I had first encountered Tony one night early in the fall of 2001 when I answered the phone and a deep mellifluous voice said, “Mr. Kirkpatrick, this is Tony Ryan and I have been told by several people that you’re the only honest real estate agent in the state of Kentucky.”    

“Well, I’m not so sure about that,” I replied with uncharacteristic modesty, “but I do take a great deal of pride in the number of my clients who wind up as long, fast friends, which may say a little something about my character.”

And, although he died too young and too soon in our relationship, I take great pride in the belief that I was a good friend of a great man.

When I looked him up on the day after our initial conversation, I found that Tony Ryan was a genuine Irish legend. Forced to drop out of school at 18 when his father, a railroad engineer, had died from a heart attack, he had gone to work for Aer Lingus, the Irish national airline, for 20 years before founding a highly-successful aircraft leasing company, Guinness Peat Aviation in 1975. In 1985, he formed Ryanair, which is now one of the most successful airlines in the world. 

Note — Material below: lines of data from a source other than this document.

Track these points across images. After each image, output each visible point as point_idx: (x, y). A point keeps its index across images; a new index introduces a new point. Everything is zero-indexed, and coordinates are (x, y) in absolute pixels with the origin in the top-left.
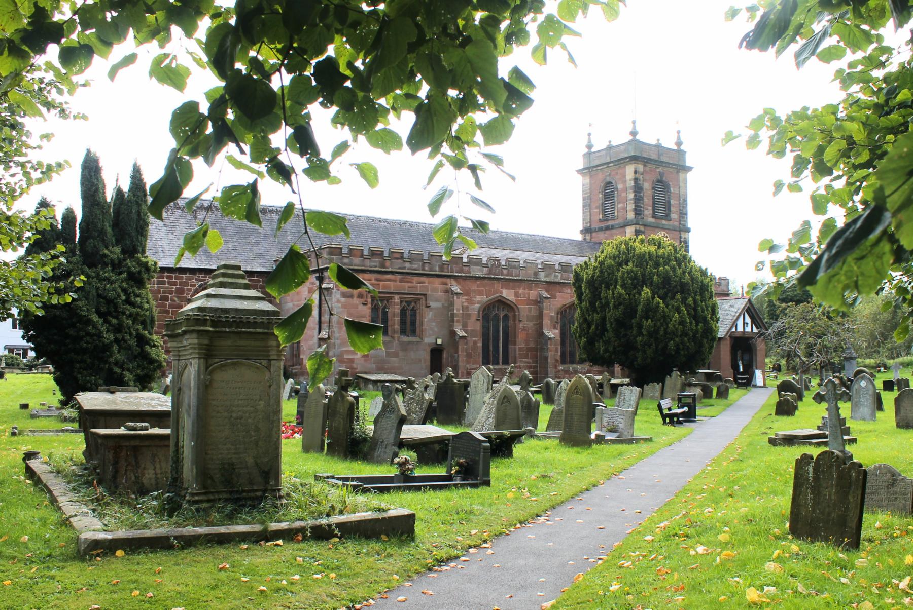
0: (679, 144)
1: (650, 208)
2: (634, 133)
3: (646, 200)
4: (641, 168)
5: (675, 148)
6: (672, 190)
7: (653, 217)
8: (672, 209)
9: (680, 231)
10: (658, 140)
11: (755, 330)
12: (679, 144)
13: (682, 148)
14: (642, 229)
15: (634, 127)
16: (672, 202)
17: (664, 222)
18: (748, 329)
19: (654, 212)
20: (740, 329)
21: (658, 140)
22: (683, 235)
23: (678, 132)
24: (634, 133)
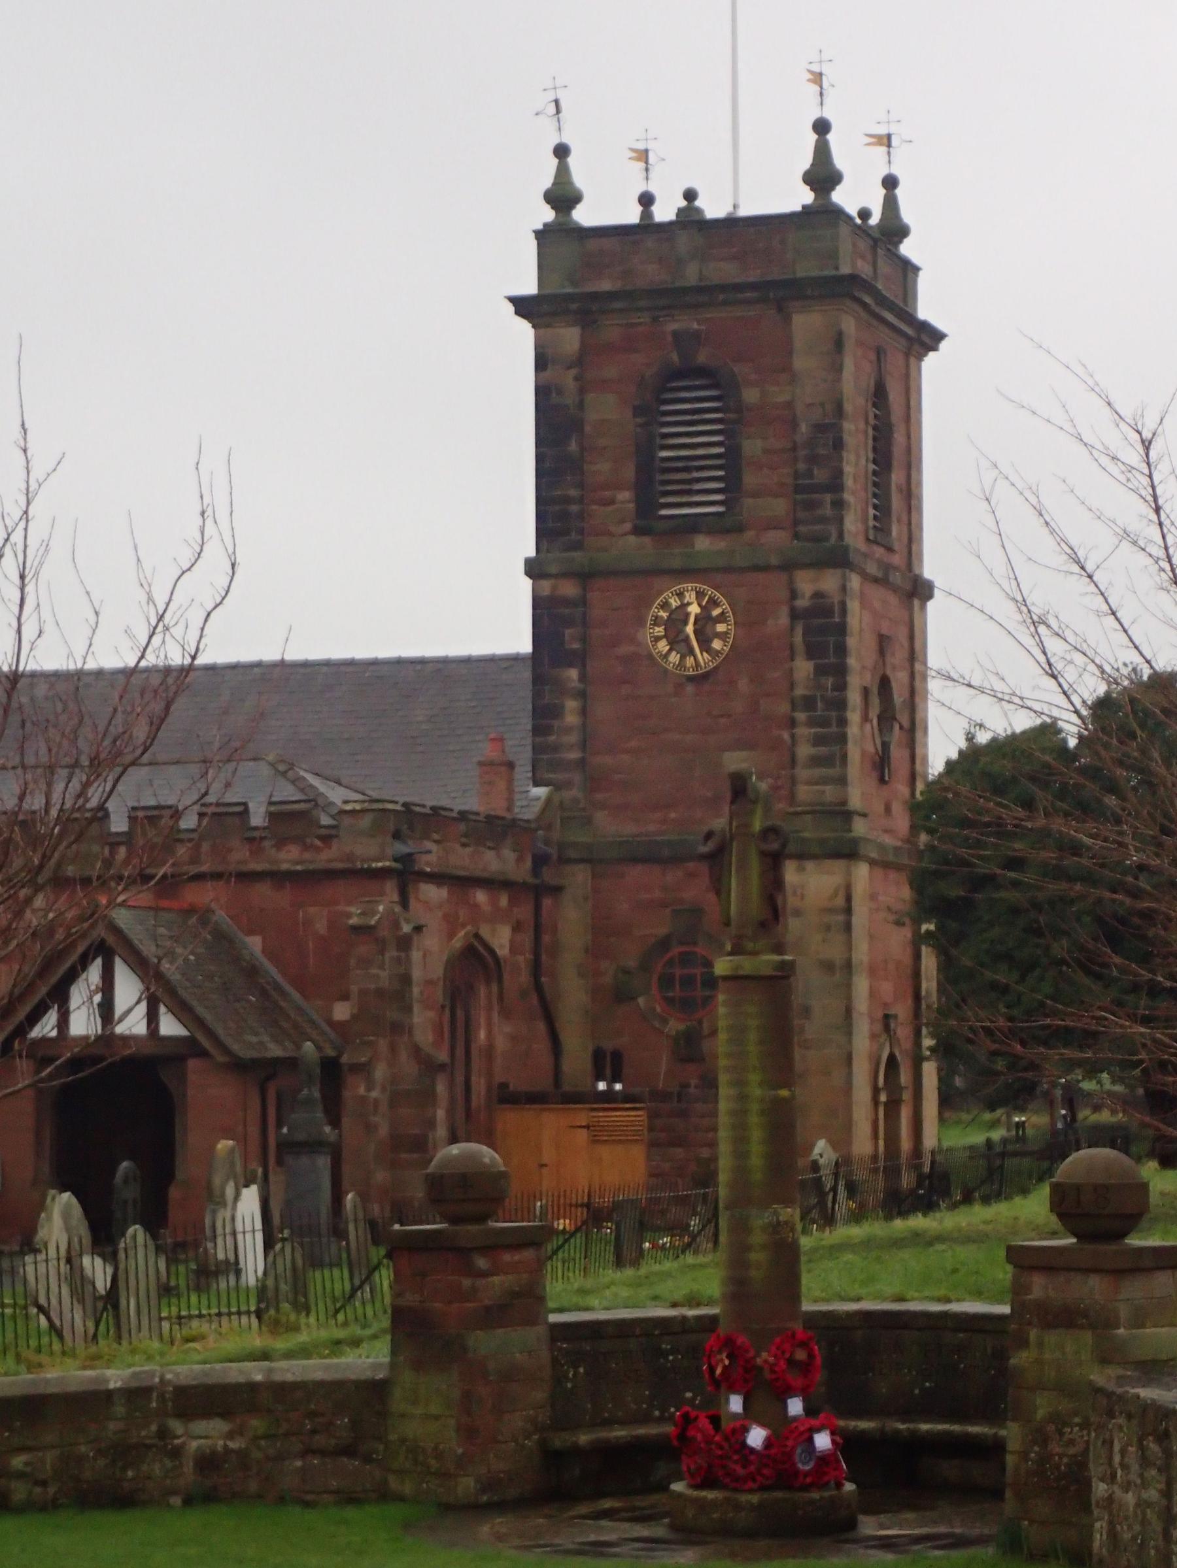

In the process, he educated himself beautifully and became a self-made billionaire who was ranked earlier this year by the Sunday Times as one of Ireland’s ten richest men. Unlike many very rich, self-made men, though, he had many interests outside his primary business, including the arts, viticulture, philanthropy, Thoroughbred racing and breeding, and, in particular, restoration of historic properties, which is why he purchased the historic but somewhat run down Castleton Farm in October of 2001 and began the extensive renovation that it has turned it into the showplace it is today, including a replica of 11thCentury Cashel Tower in Tipperary, which he took great delight in my describing as his having produced the largest erection in the history of Central Kentucky.

I think we dodged a bullet, Tony and I, when he got Castleton Lyons under contract and in several conversations he began hinting broadly that he would like for me to become a part of running the operation. I sensed then that it wouldn’t work and declined, saying, “Tony, I’d much rather be your friend than to work for you.” 

As I learned later from numerous sources, he was very difficult to work for—a perfectionist with a fierce temper—but, in his defense, I think that he made no demands on his employees that he did not make on himself. But preternaturalambition and inspiration do not come often to mere mortals, and I, like many others, don’t believe I would have been able to keep up the pace that he set for himself and those around him.

Maybe Tony said it best of all in his choice of a quote from Bishop Richard Cumberland for his epitaph: 

“It is better to wear out than to rust away.”